How to Grow Bromeliads

Bromeliads: Exotic Beauties that Practically Take Care of Themselves

If you want an exotic plant that almost takes care of itself, try bromeliads.

Their rare exotic beauty sometimes causes inexperienced growers to assume that bromeliads are touchy and difficult to grow. The truth is that bromeliads are one of the most resilient and carefree choices for both the expert and the novice gardener.

Part of this “tolerance” for neglect is due to the physiology of the plant. With over 2500 identified species (two of the most well-known being the common pineapple and Spanish moss), many bromeliads are epiphytes, or “air plants”, which means they get their water and nourishment from the air. Others create their own “reservoir” or cup in a rosette center in which they store water and nutrients. These self-contained forms of water collection allow them to be neglected and withstand near draught, as long as there is some moisture in the air.

Bromeliads receive nutrients from leaves as well as small insects and other matter that drops into their rosette. For this reason, some experts recommend that you do not give additional nutrients to bromeliads in the form of fertilizer, as it can actually make them lose some of their color.

Besides their almost indestructible nature, another big asset to growing bromeliads is the rate at which they propagate.

Although bromeliads really did not begin to gain wide popularity among home growers until the early 1970’s, they now are becoming well appreciated for their almost constant color, both in their foliage and in their flower stalks. Plants usually consist of a rosette of blade shaped leaves, from the center of which a colorful “inflorescence”, or flower cluster, emerges. This “inflorescence”, although not literally the flower of the plant, sometimes remains colorful for months at a time. And since different varieties of bromeliads achieve their color at different times of the year, it is possible to keep color in your home or yard year-round by growing a variety of bromeliads

Growing Your Own Bromeliads

Some plant enthusiasts, especially if they are trying to sell you one, will swear that you “just can’t kill a bromeliad.” But the truth is, some are easy to grow and some are not. First, most bromeliads are not cold hardy, and are do best in plant hardiness zones 9 and higher.

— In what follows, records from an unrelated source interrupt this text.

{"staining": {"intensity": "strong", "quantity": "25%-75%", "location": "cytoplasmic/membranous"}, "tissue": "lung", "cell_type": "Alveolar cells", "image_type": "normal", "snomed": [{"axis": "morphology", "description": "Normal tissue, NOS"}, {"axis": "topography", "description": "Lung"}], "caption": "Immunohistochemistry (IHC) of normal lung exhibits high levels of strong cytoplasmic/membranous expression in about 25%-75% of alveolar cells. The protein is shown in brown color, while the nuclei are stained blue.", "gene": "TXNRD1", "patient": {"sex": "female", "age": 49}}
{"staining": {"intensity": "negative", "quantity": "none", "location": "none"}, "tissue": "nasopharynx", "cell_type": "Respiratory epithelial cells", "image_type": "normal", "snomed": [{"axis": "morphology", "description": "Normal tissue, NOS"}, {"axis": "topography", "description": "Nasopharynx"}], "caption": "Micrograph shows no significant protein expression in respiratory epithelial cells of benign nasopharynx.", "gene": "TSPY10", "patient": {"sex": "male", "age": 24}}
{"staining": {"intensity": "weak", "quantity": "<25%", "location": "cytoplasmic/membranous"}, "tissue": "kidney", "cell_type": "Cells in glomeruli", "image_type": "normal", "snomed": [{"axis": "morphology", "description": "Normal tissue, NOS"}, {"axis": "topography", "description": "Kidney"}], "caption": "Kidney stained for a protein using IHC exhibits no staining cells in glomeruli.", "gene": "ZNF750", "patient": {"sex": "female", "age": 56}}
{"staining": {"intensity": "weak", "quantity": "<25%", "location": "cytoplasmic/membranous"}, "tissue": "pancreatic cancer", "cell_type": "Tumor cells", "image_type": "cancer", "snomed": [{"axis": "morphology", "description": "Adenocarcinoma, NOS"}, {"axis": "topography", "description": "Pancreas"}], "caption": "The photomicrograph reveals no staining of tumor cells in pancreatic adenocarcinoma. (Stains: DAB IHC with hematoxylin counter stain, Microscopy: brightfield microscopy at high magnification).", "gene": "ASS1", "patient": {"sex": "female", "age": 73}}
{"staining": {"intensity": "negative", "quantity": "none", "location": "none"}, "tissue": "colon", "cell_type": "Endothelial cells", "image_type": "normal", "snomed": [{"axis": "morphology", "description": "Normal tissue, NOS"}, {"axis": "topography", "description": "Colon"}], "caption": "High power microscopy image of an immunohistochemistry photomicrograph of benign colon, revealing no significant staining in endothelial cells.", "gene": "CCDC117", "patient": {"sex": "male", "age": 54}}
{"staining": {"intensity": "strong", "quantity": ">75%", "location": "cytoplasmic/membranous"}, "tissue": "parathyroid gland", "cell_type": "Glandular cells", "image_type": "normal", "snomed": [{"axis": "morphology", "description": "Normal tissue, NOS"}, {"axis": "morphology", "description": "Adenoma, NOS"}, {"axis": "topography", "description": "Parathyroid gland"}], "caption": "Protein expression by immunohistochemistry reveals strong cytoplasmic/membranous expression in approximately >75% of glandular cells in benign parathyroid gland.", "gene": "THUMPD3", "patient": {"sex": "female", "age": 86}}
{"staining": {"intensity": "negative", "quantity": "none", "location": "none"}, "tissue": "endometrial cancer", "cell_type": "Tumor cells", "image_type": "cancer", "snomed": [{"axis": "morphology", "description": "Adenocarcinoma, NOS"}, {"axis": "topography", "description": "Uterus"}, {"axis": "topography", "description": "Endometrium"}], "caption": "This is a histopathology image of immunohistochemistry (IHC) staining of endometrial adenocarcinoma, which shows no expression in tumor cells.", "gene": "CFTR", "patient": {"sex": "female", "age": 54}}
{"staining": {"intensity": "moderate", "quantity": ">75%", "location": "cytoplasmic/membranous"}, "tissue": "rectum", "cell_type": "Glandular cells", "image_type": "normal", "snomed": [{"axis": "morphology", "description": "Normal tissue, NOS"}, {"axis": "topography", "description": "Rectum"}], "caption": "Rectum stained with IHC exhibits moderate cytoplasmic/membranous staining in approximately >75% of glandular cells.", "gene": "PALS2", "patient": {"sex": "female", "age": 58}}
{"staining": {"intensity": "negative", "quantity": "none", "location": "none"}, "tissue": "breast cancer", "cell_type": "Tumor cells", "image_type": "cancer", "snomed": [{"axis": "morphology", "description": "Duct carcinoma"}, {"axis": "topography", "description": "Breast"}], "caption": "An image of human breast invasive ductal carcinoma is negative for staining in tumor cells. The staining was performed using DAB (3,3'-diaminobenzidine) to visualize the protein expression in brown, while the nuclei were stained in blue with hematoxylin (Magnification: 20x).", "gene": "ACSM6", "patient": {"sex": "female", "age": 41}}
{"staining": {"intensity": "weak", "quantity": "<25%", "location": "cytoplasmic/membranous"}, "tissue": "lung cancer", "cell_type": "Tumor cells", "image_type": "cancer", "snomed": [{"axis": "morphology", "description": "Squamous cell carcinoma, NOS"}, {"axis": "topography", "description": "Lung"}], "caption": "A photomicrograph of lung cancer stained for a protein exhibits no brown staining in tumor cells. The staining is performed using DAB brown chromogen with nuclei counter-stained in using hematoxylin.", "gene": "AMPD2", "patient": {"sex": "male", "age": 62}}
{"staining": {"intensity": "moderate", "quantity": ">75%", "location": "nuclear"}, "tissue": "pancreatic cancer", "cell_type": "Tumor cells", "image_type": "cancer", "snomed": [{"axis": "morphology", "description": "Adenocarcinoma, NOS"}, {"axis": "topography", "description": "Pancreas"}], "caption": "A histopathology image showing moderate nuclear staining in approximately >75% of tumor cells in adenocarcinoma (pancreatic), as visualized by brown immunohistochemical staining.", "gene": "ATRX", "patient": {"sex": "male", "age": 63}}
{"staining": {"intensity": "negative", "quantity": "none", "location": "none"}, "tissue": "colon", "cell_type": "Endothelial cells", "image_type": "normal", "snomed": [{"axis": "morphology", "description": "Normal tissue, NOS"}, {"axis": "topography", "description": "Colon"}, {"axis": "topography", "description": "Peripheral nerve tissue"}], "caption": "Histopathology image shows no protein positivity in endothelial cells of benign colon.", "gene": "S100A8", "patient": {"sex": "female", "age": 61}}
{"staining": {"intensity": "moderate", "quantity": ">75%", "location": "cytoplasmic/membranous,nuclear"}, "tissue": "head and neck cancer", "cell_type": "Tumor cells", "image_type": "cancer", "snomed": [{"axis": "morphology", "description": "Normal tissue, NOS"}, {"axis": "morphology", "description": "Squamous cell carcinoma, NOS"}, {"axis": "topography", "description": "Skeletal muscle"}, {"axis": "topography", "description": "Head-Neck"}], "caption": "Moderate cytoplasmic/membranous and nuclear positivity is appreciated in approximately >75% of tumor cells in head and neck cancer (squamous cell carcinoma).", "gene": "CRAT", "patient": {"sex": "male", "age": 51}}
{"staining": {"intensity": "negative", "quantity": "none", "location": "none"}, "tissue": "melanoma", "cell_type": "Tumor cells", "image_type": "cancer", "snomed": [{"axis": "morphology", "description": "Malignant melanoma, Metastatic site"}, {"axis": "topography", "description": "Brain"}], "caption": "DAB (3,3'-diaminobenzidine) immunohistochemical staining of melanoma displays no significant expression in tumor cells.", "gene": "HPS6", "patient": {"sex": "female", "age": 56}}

Most sources agree that something to keep in mind with bromeliads is that “too much of a good thing” can be harmful. Too much water, too much sun or too much fertilizer will harm or possibly kill these hardy, exotic looking plants. But if you follow a few simple guidelines, bromeliads can add beauty and color to even the most difficult landscapes and last for years.

As a beginner, it is best to purchase your bromeliads from a reputable nursery that can provide some insight into the natural habitat and local growing requirements of the variety you select. In general, though, these rules can be applied to most species of bromeliads.

Light conditions for bromeliads range from full sun to dense shade. As a rule, a thin leaved plant will require less light than a thick leaved plant. Most bromeliads like an area that provides 60% to 70% shade. If the foliage becomes burned or washed out looking, reduce the light. If the foliage is not producing as much color as it should, increase the light. Experiment with different locations to see which light brings out the best coloration and form but does not burn the leaves. Bromeliads grown in full sun will often look entirely different from the same species grown in deep shade. Light affects both the color and the shape of the leaves.

In the absence of rainfall, water your bromeliads two to three times a week. Potting medium is not even necessary for many varieties, but it is helpful to hold the plant erect. If planted in pots, all bromeliads should be potted in a soil mixture that allows quick drainage. Air plant varieties can be mounted on driftwood or hung in baskets without soil and usually need little more than a regular misting. Of the varieties that produce cup-like rosettes, keep the “cup” filled with water, but the soil can be somewhat dry. Bromeliads do not like “wet feet”.

All need fresh moving air, as they get much of their moisture and nutrients from the air they absorb through “scales” on their leaf surfaces.

Fertilizing is not required and is even not recommended by many bromeliad experts.

Bromeliads are some of the most pest free of plants. Most experts assume that this is probably due to the fact that insects just give up rather than trying to get through a bromeliads tough, leathery leaves.

Although all bromeliad varieties except one are native to the Americas, in their natural habitat they grow in terrains as different as sands along the ocean, tree branches in tropical rain forests, and high deserts in the Andes mountains. This diversity of the plants natural habitats also means diverse growing conditions. If the species you choose does not seem to be flourishing as expected you may have to experiment with some of the following conditions:

1) Cut back on watering (over-watering is the biggest cause of plant failure for bromeliads) or change to a coarser soil mixture to provide better drainage.

2) Move plant to a location providing more or less light.

3) Make sure plant has fresh circulating air, but is not in a draft.

With a little practice, you too can become a bromeliad expert. For the most part, all you will have to do is “stick them in the ground and watch them grow.”